Provided passage:

Per Bothner <per@bothner.com> writes:

> > Yes, I know about BRL. I'm using the &() syntax for two reasons: 
> >  
> > 1. it should allow the text to be parsed through any HTML parser 
> 
> I don't understand this.  If you want to source code to be viewable 
> as valid html, then obviouly you can't use '&' as a prefix
> character. 

I should be able to because that is the attribute. What I'm trying to
do is define a 'server side scheme expression' attribute (a bit like
the javascript attribute that the netscape browser supported).


> That is of course a perfectly valid thing to do.  However, the most 
> efficient thing to do, and the most "Kawa-like" solution, is to treat 
> the template as a program written in its own programming language. 
> Just sub-class the Scheme class, and plug in a different parser. 
> Then you benefit from all the existing Kawa machinery, including 
> compilation, load, eval, command-line options, etc.  It should also 
> be the solution with the best performance.  It may have a higher 
> initial threshold in terms of learning more about the internals 
> of Kawa, but it should be worth it.  

That's the trouble though. Learning the internals of kawa.

What I'm doing here is mainly a hack for myself, this template engine
is a distillation of all the things I want from template engines that
none of them do. As such it's kinda of a hobbyist project (thoguh I
will use it for real applications) and I can improve it as I go.

Work order A: Copy the email about the Kawa template engine word for word, from "Per Bothner <per@bothner.com>" up to and including "netscape browser supported).".

Data for the task:
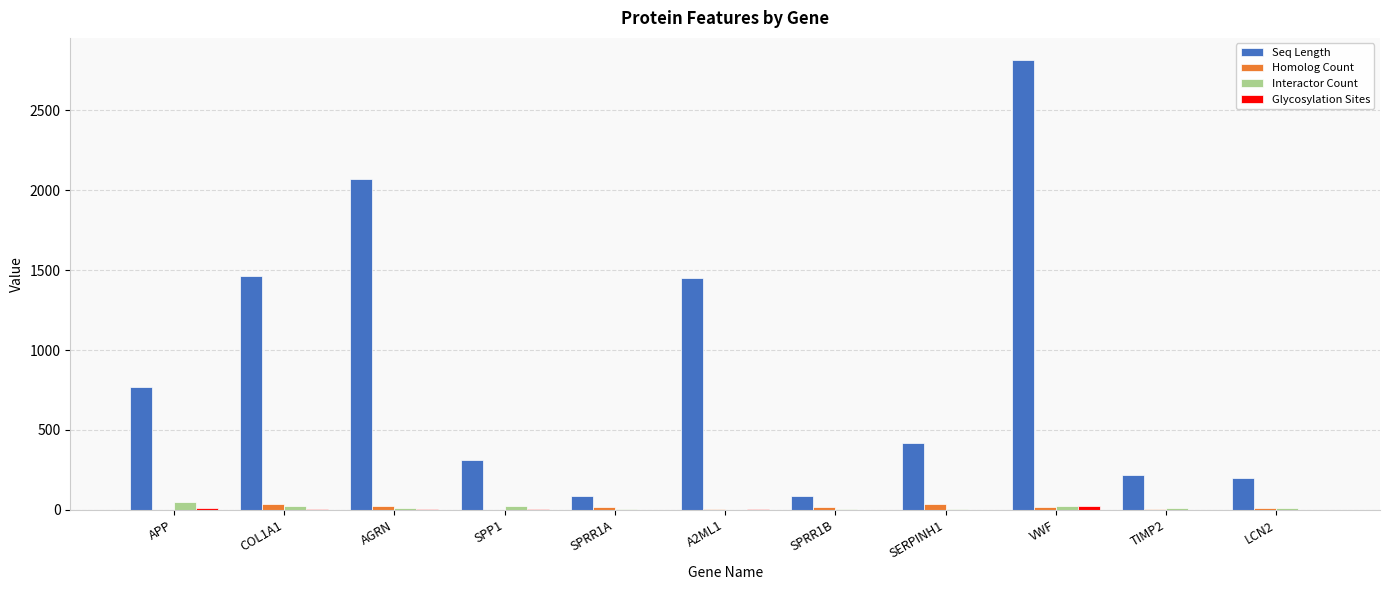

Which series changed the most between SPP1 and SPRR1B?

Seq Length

* * *

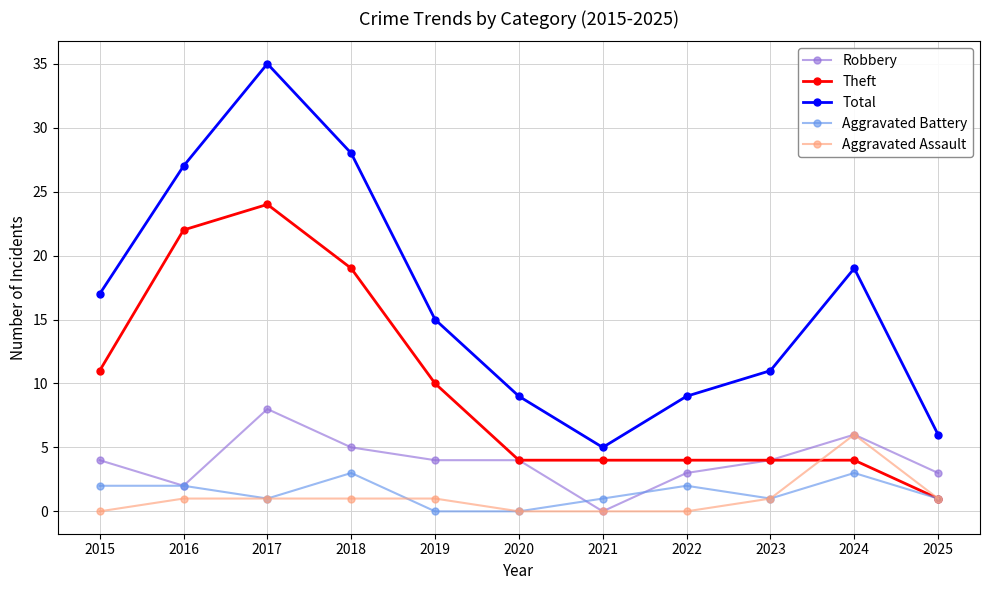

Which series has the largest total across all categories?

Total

---

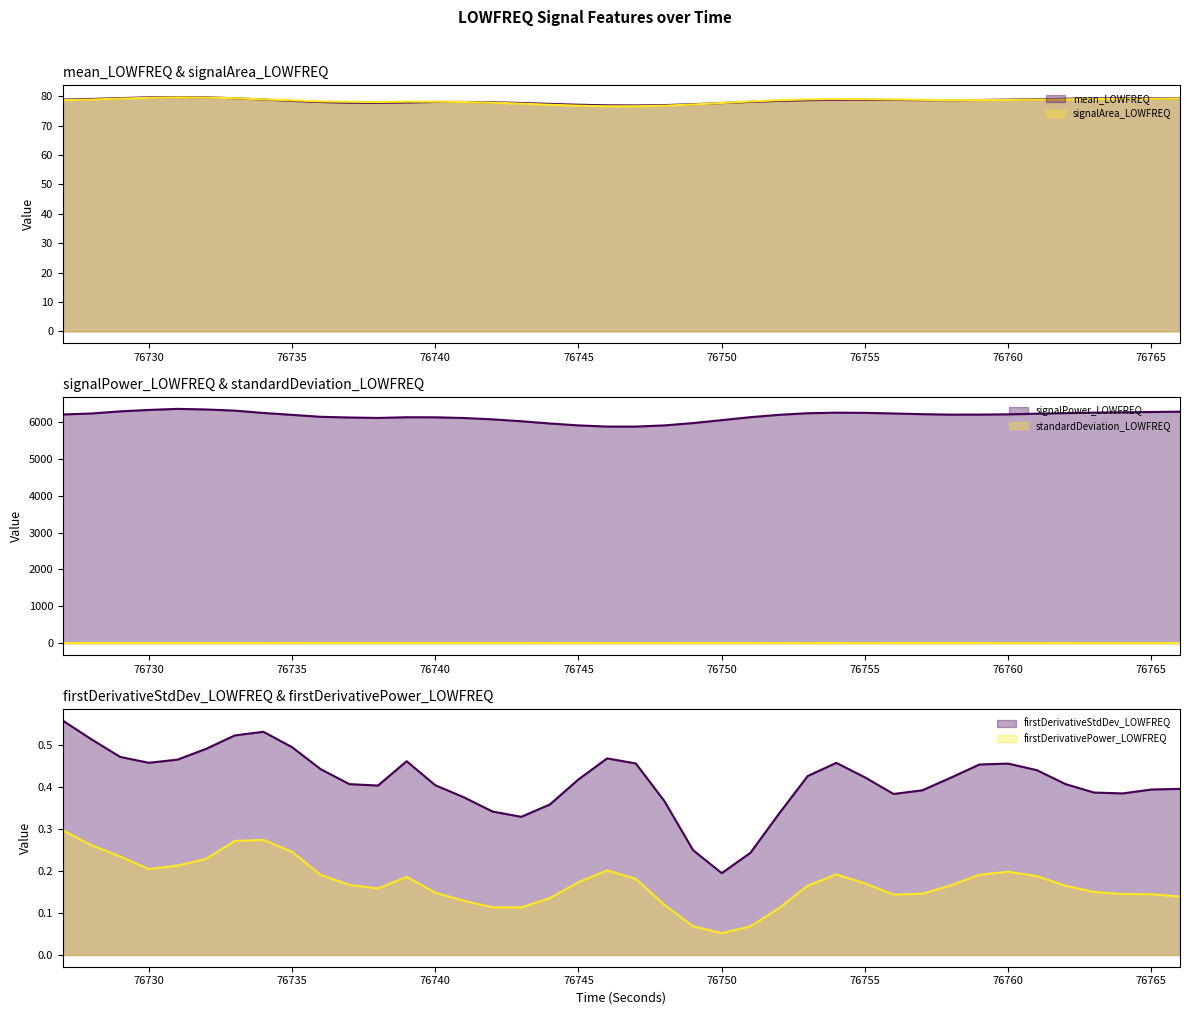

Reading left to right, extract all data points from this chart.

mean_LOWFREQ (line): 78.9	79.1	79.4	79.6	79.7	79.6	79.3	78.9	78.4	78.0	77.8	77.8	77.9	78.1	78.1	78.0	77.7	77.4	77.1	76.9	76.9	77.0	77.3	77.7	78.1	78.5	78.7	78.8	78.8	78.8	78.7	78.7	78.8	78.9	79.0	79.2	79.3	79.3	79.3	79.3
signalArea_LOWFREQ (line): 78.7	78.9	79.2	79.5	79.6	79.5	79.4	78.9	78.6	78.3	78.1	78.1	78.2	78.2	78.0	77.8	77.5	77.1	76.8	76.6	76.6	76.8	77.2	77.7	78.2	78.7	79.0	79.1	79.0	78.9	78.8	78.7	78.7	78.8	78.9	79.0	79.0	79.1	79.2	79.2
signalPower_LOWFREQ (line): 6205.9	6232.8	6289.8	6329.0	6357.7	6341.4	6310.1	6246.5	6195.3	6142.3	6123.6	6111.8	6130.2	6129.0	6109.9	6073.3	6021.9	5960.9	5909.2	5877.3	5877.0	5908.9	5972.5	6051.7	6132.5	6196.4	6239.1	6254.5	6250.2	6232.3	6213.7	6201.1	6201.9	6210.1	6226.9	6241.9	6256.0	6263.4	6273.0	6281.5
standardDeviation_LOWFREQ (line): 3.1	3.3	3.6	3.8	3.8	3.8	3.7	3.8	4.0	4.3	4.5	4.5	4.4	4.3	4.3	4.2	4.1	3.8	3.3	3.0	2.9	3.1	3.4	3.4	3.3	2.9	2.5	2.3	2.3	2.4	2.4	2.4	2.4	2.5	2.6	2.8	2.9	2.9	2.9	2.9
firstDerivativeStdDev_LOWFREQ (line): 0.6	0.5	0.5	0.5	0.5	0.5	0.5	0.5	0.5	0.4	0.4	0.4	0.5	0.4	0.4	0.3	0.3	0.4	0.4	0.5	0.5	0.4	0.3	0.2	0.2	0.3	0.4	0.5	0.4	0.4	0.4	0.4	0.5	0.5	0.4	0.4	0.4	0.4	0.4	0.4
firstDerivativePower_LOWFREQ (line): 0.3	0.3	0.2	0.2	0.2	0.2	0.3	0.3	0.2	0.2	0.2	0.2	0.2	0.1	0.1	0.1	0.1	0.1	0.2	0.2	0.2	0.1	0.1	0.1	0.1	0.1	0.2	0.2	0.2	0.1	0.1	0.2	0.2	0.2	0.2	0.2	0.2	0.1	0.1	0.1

Work order B: Select every line in the records that contains the string "series", matching case exactly.

Worked solution A:
Per Bothner <per@bothner.com> writes:

> > Yes, I know about BRL. I'm using the &() syntax for two reasons: 
> >  
> > 1. it should allow the text to be parsed through any HTML parser 
> 
> I don't understand this.  If you want to source code to be viewable 
> as valid html, then obviouly you can't use '&' as a prefix
> character. 

I should be able to because that is the attribute. What I'm trying to
do is define a 'server side scheme expression' attribute (a bit like
the javascript attribute that the netscape browser supported).

Worked solution B:
Which series changed the most between SPP1 and SPRR1B?
Which series has the largest total across all categories?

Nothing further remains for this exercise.